◆ Available data ◆
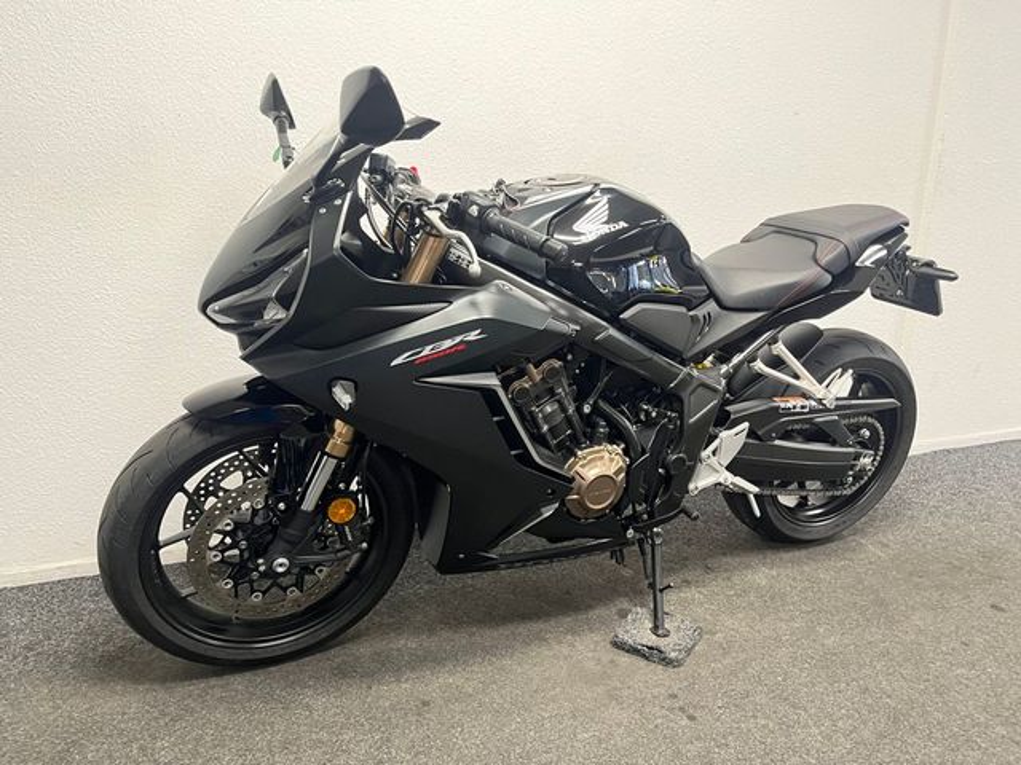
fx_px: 767
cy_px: 382
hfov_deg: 67.3
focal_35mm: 26
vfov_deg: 53.1
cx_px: 510
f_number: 1.6
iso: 400
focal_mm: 5.1
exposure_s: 1/33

◆ About this exercise ◆
The whole listing is to be written out exactly; the pictures stay out of the copy.

◆ Reply ◆
fx_px: 767
cy_px: 382
hfov_deg: 67.3
focal_35mm: 26
vfov_deg: 53.1
cx_px: 510
f_number: 1.6
iso: 400
focal_mm: 5.1
exposure_s: 1/33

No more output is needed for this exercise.